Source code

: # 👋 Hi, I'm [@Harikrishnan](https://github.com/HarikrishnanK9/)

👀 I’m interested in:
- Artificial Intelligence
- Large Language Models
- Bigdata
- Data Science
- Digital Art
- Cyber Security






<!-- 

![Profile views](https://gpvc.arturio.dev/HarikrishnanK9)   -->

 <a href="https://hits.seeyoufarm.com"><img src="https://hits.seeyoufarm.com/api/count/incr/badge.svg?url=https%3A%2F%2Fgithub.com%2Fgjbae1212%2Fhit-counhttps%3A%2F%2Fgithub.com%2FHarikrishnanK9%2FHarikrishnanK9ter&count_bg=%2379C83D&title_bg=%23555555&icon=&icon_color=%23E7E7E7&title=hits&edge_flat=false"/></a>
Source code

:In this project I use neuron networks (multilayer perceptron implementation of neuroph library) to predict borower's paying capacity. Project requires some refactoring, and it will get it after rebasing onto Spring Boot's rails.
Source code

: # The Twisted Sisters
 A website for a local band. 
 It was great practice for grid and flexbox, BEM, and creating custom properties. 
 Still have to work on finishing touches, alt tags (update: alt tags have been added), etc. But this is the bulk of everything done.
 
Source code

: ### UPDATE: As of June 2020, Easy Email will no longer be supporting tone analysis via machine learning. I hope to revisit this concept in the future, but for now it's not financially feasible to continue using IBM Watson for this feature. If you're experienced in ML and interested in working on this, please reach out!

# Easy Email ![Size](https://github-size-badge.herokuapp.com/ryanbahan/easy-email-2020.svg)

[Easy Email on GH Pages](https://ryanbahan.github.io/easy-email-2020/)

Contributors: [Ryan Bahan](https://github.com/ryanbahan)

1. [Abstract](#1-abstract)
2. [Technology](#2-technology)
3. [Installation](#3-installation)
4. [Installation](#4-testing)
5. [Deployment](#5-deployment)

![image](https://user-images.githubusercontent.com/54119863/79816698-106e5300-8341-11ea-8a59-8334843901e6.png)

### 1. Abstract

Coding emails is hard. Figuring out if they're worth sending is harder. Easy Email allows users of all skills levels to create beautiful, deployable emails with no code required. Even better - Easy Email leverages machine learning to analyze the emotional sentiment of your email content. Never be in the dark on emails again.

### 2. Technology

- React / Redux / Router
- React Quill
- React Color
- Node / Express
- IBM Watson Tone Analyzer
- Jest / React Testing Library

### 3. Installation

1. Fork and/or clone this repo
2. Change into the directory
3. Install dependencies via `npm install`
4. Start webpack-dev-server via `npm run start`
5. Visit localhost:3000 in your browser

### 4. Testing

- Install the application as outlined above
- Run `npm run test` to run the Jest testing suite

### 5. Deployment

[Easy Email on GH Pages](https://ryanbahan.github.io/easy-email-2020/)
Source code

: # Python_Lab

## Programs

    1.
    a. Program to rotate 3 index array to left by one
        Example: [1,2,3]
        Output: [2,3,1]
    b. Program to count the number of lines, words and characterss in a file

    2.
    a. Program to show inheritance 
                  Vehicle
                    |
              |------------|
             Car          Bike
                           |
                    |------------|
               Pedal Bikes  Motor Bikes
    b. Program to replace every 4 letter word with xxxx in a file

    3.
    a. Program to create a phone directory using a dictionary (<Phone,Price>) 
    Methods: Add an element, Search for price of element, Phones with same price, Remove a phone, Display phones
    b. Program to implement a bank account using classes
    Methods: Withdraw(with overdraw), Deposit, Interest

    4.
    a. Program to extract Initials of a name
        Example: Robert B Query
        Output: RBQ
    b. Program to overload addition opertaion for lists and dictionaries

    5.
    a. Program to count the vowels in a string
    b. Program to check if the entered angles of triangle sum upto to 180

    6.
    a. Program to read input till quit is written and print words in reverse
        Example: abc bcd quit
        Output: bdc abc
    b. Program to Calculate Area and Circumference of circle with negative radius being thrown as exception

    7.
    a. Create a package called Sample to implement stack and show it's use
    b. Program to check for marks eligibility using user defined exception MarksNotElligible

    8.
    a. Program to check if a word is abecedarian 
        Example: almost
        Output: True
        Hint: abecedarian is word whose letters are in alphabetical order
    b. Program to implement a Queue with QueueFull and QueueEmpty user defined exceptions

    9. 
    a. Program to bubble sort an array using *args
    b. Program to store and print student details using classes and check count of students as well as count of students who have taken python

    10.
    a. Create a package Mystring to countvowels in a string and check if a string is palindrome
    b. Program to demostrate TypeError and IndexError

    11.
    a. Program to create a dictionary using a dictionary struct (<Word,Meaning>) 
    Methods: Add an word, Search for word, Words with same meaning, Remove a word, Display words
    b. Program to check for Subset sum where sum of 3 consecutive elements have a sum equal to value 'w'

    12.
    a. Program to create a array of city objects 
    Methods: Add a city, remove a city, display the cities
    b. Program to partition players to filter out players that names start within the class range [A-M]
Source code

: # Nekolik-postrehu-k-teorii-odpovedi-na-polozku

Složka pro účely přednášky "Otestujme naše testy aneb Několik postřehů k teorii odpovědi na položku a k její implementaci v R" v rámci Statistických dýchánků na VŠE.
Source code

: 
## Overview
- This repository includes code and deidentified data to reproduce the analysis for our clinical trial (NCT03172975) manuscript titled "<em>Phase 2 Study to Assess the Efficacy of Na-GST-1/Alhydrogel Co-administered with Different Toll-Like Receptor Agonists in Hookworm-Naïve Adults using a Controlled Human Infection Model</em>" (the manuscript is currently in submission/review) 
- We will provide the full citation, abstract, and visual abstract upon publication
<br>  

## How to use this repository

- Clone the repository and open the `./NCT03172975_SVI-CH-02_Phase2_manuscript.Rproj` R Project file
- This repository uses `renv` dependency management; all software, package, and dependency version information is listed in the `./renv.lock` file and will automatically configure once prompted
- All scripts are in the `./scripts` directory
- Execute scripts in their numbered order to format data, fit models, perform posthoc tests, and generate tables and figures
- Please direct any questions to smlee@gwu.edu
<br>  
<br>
::::
Problem statement
Rewrite the material with every instance of "Easy Email" changed to "Simple Mail", leaving everything else unchanged.

Solution for this task
Source code

: # 👋 Hi, I'm [@Harikrishnan](https://github.com/HarikrishnanK9/)

👀 I’m interested in:
- Artificial Intelligence
- Large Language Models
- Bigdata
- Data Science
- Digital Art
- Cyber Security






<!-- 

![Profile views](https://gpvc.arturio.dev/HarikrishnanK9)   -->

 <a href="https://hits.seeyoufarm.com"><img src="https://hits.seeyoufarm.com/api/count/incr/badge.svg?url=https%3A%2F%2Fgithub.com%2Fgjbae1212%2Fhit-counhttps%3A%2F%2Fgithub.com%2FHarikrishnanK9%2FHarikrishnanK9ter&count_bg=%2379C83D&title_bg=%23555555&icon=&icon_color=%23E7E7E7&title=hits&edge_flat=false"/></a>
Source code

:In this project I use neuron networks (multilayer perceptron implementation of neuroph library) to predict borower's paying capacity. Project requires some refactoring, and it will get it after rebasing onto Spring Boot's rails.
Source code

: # The Twisted Sisters
 A website for a local band. 
 It was great practice for grid and flexbox, BEM, and creating custom properties. 
 Still have to work on finishing touches, alt tags (update: alt tags have been added), etc. But this is the bulk of everything done.
 
Source code

: ### UPDATE: As of June 2020, Simple Mail will no longer be supporting tone analysis via machine learning. I hope to revisit this concept in the future, but for now it's not financially feasible to continue using IBM Watson for this feature. If you're experienced in ML and interested in working on this, please reach out!

# Simple Mail ![Size](https://github-size-badge.herokuapp.com/ryanbahan/easy-email-2020.svg)

[Simple Mail on GH Pages](https://ryanbahan.github.io/easy-email-2020/)

Contributors: [Ryan Bahan](https://github.com/ryanbahan)

1. [Abstract](#1-abstract)
2. [Technology](#2-technology)
3. [Installation](#3-installation)
4. [Installation](#4-testing)
5. [Deployment](#5-deployment)

![image](https://user-images.githubusercontent.com/54119863/79816698-106e5300-8341-11ea-8a59-8334843901e6.png)

### 1. Abstract

Coding emails is hard. Figuring out if they're worth sending is harder. Simple Mail allows users of all skills levels to create beautiful, deployable emails with no code required. Even better - Simple Mail leverages machine learning to analyze the emotional sentiment of your email content. Never be in the dark on emails again.

### 2. Technology

- React / Redux / Router
- React Quill
- React Color
- Node / Express
- IBM Watson Tone Analyzer
- Jest / React Testing Library

### 3. Installation

1. Fork and/or clone this repo
2. Change into the directory
3. Install dependencies via `npm install`
4. Start webpack-dev-server via `npm run start`
5. Visit localhost:3000 in your browser

### 4. Testing

- Install the application as outlined above
- Run `npm run test` to run the Jest testing suite

### 5. Deployment

[Simple Mail on GH Pages](https://ryanbahan.github.io/easy-email-2020/)
Source code

: # Python_Lab

## Programs

    1.
    a. Program to rotate 3 index array to left by one
        Example: [1,2,3]
        Output: [2,3,1]
    b. Program to count the number of lines, words and characterss in a file

    2.
    a. Program to show inheritance 
                  Vehicle
                    |
              |------------|
             Car          Bike
                           |
                    |------------|
               Pedal Bikes  Motor Bikes
    b. Program to replace every 4 letter word with xxxx in a file

    3.
    a. Program to create a phone directory using a dictionary (<Phone,Price>) 
    Methods: Add an element, Search for price of element, Phones with same price, Remove a phone, Display phones
    b. Program to implement a bank account using classes
    Methods: Withdraw(with overdraw), Deposit, Interest

    4.
    a. Program to extract Initials of a name
        Example: Robert B Query
        Output: RBQ
    b. Program to overload addition opertaion for lists and dictionaries

    5.
    a. Program to count the vowels in a string
    b. Program to check if the entered angles of triangle sum upto to 180

    6.
    a. Program to read input till quit is written and print words in reverse
        Example: abc bcd quit
        Output: bdc abc
    b. Program to Calculate Area and Circumference of circle with negative radius being thrown as exception

    7.
    a. Create a package called Sample to implement stack and show it's use
    b. Program to check for marks eligibility using user defined exception MarksNotElligible

    8.
    a. Program to check if a word is abecedarian 
        Example: almost
        Output: True
        Hint: abecedarian is word whose letters are in alphabetical order
    b. Program to implement a Queue with QueueFull and QueueEmpty user defined exceptions

    9. 
    a. Program to bubble sort an array using *args
    b. Program to store and print student details using classes and check count of students as well as count of students who have taken python

    10.
    a. Create a package Mystring to countvowels in a string and check if a string is palindrome
    b. Program to demostrate TypeError and IndexError

    11.
    a. Program to create a dictionary using a dictionary struct (<Word,Meaning>) 
    Methods: Add an word, Search for word, Words with same meaning, Remove a word, Display words
    b. Program to check for Subset sum where sum of 3 consecutive elements have a sum equal to value 'w'

    12.
    a. Program to create a array of city objects 
    Methods: Add a city, remove a city, display the cities
    b. Program to partition players to filter out players that names start within the class range [A-M]
Source code

: # Nekolik-postrehu-k-teorii-odpovedi-na-polozku

Složka pro účely přednášky "Otestujme naše testy aneb Několik postřehů k teorii odpovědi na položku a k její implementaci v R" v rámci Statistických dýchánků na VŠE.
Source code

: 
## Overview
- This repository includes code and deidentified data to reproduce the analysis for our clinical trial (NCT03172975) manuscript titled "<em>Phase 2 Study to Assess the Efficacy of Na-GST-1/Alhydrogel Co-administered with Different Toll-Like Receptor Agonists in Hookworm-Naïve Adults using a Controlled Human Infection Model</em>" (the manuscript is currently in submission/review) 
- We will provide the full citation, abstract, and visual abstract upon publication
<br>  

## How to use this repository

- Clone the repository and open the `./NCT03172975_SVI-CH-02_Phase2_manuscript.Rproj` R Project file
- This repository uses `renv` dependency management; all software, package, and dependency version information is listed in the `./renv.lock` file and will automatically configure once prompted
- All scripts are in the `./scripts` directory
- Execute scripts in their numbered order to format data, fit models, perform posthoc tests, and generate tables and figures
- Please direct any questions to smlee@gwu.edu
<br>  
<br>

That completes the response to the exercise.